EXERCISE AIM — Extract each record and reproduce it exactly.

[Dataset items]
————————

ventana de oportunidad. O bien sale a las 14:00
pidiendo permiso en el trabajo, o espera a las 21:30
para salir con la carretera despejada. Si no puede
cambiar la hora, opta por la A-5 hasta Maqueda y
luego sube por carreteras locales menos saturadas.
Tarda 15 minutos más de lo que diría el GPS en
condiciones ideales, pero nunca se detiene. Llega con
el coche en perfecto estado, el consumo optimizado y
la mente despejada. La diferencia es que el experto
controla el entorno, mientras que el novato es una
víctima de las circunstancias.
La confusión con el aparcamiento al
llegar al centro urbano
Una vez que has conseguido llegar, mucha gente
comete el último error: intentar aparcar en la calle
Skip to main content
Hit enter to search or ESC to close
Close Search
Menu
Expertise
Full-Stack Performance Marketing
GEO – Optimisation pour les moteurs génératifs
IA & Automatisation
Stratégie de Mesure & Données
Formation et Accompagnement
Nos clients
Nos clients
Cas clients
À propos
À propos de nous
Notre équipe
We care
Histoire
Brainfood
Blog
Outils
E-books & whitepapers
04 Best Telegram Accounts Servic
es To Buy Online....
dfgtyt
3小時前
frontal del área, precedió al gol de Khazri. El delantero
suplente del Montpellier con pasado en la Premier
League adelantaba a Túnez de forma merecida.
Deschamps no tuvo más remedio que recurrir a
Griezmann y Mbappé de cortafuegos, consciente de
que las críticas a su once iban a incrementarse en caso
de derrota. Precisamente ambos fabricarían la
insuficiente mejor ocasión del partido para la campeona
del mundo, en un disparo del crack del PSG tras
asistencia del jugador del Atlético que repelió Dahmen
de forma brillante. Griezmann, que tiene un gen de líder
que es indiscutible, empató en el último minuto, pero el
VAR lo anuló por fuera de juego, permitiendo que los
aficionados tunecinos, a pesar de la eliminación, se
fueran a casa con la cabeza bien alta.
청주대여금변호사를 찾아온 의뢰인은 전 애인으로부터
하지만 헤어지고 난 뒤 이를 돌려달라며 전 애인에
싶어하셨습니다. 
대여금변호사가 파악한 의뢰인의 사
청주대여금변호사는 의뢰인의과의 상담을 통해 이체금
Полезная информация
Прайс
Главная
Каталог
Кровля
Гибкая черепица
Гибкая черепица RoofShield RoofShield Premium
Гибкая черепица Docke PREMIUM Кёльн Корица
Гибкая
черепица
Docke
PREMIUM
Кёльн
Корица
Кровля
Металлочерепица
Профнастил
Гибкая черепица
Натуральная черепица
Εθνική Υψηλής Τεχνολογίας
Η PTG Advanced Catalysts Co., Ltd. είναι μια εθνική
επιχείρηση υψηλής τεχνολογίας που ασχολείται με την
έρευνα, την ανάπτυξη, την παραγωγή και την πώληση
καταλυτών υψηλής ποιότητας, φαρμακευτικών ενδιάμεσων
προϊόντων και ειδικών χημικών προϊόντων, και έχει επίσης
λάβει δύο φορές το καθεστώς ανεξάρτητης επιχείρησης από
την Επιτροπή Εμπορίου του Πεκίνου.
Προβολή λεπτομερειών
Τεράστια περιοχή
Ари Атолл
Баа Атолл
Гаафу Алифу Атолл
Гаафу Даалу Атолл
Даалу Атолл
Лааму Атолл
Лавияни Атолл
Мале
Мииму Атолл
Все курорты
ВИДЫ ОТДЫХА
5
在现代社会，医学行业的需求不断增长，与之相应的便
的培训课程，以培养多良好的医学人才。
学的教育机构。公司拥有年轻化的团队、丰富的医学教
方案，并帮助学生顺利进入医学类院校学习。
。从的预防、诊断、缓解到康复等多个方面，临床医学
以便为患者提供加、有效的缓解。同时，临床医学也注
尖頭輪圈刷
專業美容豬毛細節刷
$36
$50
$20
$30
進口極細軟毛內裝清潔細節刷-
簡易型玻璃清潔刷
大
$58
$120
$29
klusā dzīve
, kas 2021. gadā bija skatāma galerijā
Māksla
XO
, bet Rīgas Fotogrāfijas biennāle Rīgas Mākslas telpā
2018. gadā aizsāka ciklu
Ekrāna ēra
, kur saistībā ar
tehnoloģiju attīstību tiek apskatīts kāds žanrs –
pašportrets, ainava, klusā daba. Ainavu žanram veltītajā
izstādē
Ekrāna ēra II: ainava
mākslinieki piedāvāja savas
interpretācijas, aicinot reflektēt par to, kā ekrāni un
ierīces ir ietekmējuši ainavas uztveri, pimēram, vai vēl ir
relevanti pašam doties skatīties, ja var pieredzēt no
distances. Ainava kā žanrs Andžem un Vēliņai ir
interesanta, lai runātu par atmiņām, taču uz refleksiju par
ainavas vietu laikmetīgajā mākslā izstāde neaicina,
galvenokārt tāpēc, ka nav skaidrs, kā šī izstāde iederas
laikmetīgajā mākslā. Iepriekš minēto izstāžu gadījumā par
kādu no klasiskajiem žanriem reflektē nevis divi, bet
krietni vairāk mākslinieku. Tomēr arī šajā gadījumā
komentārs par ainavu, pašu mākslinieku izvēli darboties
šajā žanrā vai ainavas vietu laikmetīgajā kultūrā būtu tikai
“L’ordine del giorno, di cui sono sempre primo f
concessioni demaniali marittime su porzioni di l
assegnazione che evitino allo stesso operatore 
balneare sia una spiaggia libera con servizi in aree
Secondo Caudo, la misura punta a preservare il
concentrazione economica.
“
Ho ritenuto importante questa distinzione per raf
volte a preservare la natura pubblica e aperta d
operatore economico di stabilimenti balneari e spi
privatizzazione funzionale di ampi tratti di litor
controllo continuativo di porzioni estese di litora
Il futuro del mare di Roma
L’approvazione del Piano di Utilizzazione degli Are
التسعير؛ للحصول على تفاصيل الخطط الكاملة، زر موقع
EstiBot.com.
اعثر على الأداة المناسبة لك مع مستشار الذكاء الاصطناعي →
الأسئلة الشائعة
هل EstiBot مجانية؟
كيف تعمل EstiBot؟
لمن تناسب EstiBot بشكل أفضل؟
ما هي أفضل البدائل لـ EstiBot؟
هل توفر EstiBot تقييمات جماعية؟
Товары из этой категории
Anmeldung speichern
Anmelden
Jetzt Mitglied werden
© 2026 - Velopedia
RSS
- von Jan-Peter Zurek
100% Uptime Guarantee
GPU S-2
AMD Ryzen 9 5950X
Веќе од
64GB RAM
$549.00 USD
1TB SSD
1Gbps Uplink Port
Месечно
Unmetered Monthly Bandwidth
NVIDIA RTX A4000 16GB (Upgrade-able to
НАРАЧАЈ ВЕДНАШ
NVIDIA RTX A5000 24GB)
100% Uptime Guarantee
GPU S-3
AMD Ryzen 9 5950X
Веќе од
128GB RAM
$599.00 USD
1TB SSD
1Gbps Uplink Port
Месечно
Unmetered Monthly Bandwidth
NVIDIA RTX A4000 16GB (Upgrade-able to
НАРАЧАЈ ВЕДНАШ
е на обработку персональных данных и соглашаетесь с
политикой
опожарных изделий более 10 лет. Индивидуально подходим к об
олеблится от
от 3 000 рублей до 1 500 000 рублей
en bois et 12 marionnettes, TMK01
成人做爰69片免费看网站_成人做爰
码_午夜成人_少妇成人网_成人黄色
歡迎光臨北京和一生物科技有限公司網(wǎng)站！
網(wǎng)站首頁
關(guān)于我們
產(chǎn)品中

————————

ANSWER TO THIS TASK —
ventana de oportunidad. O bien sale a las 14:00
pidiendo permiso en el trabajo, o espera a las 21:30
para salir con la carretera despejada. Si no puede
cambiar la hora, opta por la A-5 hasta Maqueda y
luego sube por carreteras locales menos saturadas.
Tarda 15 minutos más de lo que diría el GPS en
condiciones ideales, pero nunca se detiene. Llega con
el coche en perfecto estado, el consumo optimizado y
la mente despejada. La diferencia es que el experto
controla el entorno, mientras que el novato es una
víctima de las circunstancias.
La confusión con el aparcamiento al
llegar al centro urbano
Una vez que has conseguido llegar, mucha gente
comete el último error: intentar aparcar en la calle
Skip to main content
Hit enter to search or ESC to close
Close Search
Menu
Expertise
Full-Stack Performance Marketing
GEO – Optimisation pour les moteurs génératifs
IA & Automatisation
Stratégie de Mesure & Données
Formation et Accompagnement
Nos clients
Nos clients
Cas clients
À propos
À propos de nous
Notre équipe
We care
Histoire
Brainfood
Blog
Outils
E-books & whitepapers
04 Best Telegram Accounts Servic
es To Buy Online....
dfgtyt
3小時前
frontal del área, precedió al gol de Khazri. El delantero
suplente del Montpellier con pasado en la Premier
League adelantaba a Túnez de forma merecida.
Deschamps no tuvo más remedio que recurrir a
Griezmann y Mbappé de cortafuegos, consciente de
que las críticas a su once iban a incrementarse en caso
de derrota. Precisamente ambos fabricarían la
insuficiente mejor ocasión del partido para la campeona
del mundo, en un disparo del crack del PSG tras
asistencia del jugador del Atlético que repelió Dahmen
de forma brillante. Griezmann, que tiene un gen de líder
que es indiscutible, empató en el último minuto, pero el
VAR lo anuló por fuera de juego, permitiendo que los
aficionados tunecinos, a pesar de la eliminación, se
fueran a casa con la cabeza bien alta.
청주대여금변호사를 찾아온 의뢰인은 전 애인으로부터
하지만 헤어지고 난 뒤 이를 돌려달라며 전 애인에
싶어하셨습니다. 
대여금변호사가 파악한 의뢰인의 사
청주대여금변호사는 의뢰인의과의 상담을 통해 이체금
Полезная информация
Прайс
Главная
Каталог
Кровля
Гибкая черепица
Гибкая черепица RoofShield RoofShield Premium
Гибкая черепица Docke PREMIUM Кёльн Корица
Гибкая
черепица
Docke
PREMIUM
Кёльн
Корица
Кровля
Металлочерепица
Профнастил
Гибкая черепица
Натуральная черепица
Εθνική Υψηλής Τεχνολογίας
Η PTG Advanced Catalysts Co., Ltd. είναι μια εθνική
επιχείρηση υψηλής τεχνολογίας που ασχολείται με την
έρευνα, την ανάπτυξη, την παραγωγή και την πώληση
καταλυτών υψηλής ποιότητας, φαρμακευτικών ενδιάμεσων
προϊόντων και ειδικών χημικών προϊόντων, και έχει επίσης
λάβει δύο φορές το καθεστώς ανεξάρτητης επιχείρησης από
την Επιτροπή Εμπορίου του Πεκίνου.
Προβολή λεπτομερειών
Τεράστια περιοχή
Ари Атолл
Баа Атолл
Гаафу Алифу Атолл
Гаафу Даалу Атолл
Даалу Атолл
Лааму Атолл
Лавияни Атолл
Мале
Мииму Атолл
Все курорты
ВИДЫ ОТДЫХА
5
在现代社会，医学行业的需求不断增长，与之相应的便
的培训课程，以培养多良好的医学人才。
学的教育机构。公司拥有年轻化的团队、丰富的医学教
方案，并帮助学生顺利进入医学类院校学习。
。从的预防、诊断、缓解到康复等多个方面，临床医学
以便为患者提供加、有效的缓解。同时，临床医学也注
尖頭輪圈刷
專業美容豬毛細節刷
$36
$50
$20
$30
進口極細軟毛內裝清潔細節刷-
簡易型玻璃清潔刷
大
$58
$120
$29
klusā dzīve
, kas 2021. gadā bija skatāma galerijā
Māksla
XO
, bet Rīgas Fotogrāfijas biennāle Rīgas Mākslas telpā
2018. gadā aizsāka ciklu
Ekrāna ēra
, kur saistībā ar
tehnoloģiju attīstību tiek apskatīts kāds žanrs –
pašportrets, ainava, klusā daba. Ainavu žanram veltītajā
izstādē
Ekrāna ēra II: ainava
mākslinieki piedāvāja savas
interpretācijas, aicinot reflektēt par to, kā ekrāni un
ierīces ir ietekmējuši ainavas uztveri, pimēram, vai vēl ir
relevanti pašam doties skatīties, ja var pieredzēt no
distances. Ainava kā žanrs Andžem un Vēliņai ir
interesanta, lai runātu par atmiņām, taču uz refleksiju par
ainavas vietu laikmetīgajā mākslā izstāde neaicina,
galvenokārt tāpēc, ka nav skaidrs, kā šī izstāde iederas
laikmetīgajā mākslā. Iepriekš minēto izstāžu gadījumā par
kādu no klasiskajiem žanriem reflektē nevis divi, bet
krietni vairāk mākslinieku. Tomēr arī šajā gadījumā
komentārs par ainavu, pašu mākslinieku izvēli darboties
šajā žanrā vai ainavas vietu laikmetīgajā kultūrā būtu tikai
“L’ordine del giorno, di cui sono sempre primo f
concessioni demaniali marittime su porzioni di l
assegnazione che evitino allo stesso operatore 
balneare sia una spiaggia libera con servizi in aree
Secondo Caudo, la misura punta a preservare il
concentrazione economica.
“
Ho ritenuto importante questa distinzione per raf
volte a preservare la natura pubblica e aperta d
operatore economico di stabilimenti balneari e spi
privatizzazione funzionale di ampi tratti di litor
controllo continuativo di porzioni estese di litora
Il futuro del mare di Roma
L’approvazione del Piano di Utilizzazione degli Are
التسعير؛ للحصول على تفاصيل الخطط الكاملة، زر موقع
EstiBot.com.
اعثر على الأداة المناسبة لك مع مستشار الذكاء الاصطناعي →
الأسئلة الشائعة
هل EstiBot مجانية؟
كيف تعمل EstiBot؟
لمن تناسب EstiBot بشكل أفضل؟
ما هي أفضل البدائل لـ EstiBot؟
هل توفر EstiBot تقييمات جماعية؟
Товары из этой категории
Anmeldung speichern
Anmelden
Jetzt Mitglied werden
© 2026 - Velopedia
RSS
- von Jan-Peter Zurek
100% Uptime Guarantee
GPU S-2
AMD Ryzen 9 5950X
Веќе од
64GB RAM
$549.00 USD
1TB SSD
1Gbps Uplink Port
Месечно
Unmetered Monthly Bandwidth
NVIDIA RTX A4000 16GB (Upgrade-able to
НАРАЧАЈ ВЕДНАШ
NVIDIA RTX A5000 24GB)
100% Uptime Guarantee
GPU S-3
AMD Ryzen 9 5950X
Веќе од
128GB RAM
$599.00 USD
1TB SSD
1Gbps Uplink Port
Месечно
Unmetered Monthly Bandwidth
NVIDIA RTX A4000 16GB (Upgrade-able to
НАРАЧАЈ ВЕДНАШ
е на обработку персональных данных и соглашаетесь с
политикой
опожарных изделий более 10 лет. Индивидуально подходим к об
олеблится от
от 3 000 рублей до 1 500 000 рублей
en bois et 12 marionnettes, TMK01
成人做爰69片免费看网站_成人做爰
码_午夜成人_少妇成人网_成人黄色
歡迎光臨北京和一生物科技有限公司網(wǎng)站！
網(wǎng)站首頁
關(guān)于我們
產(chǎn)品中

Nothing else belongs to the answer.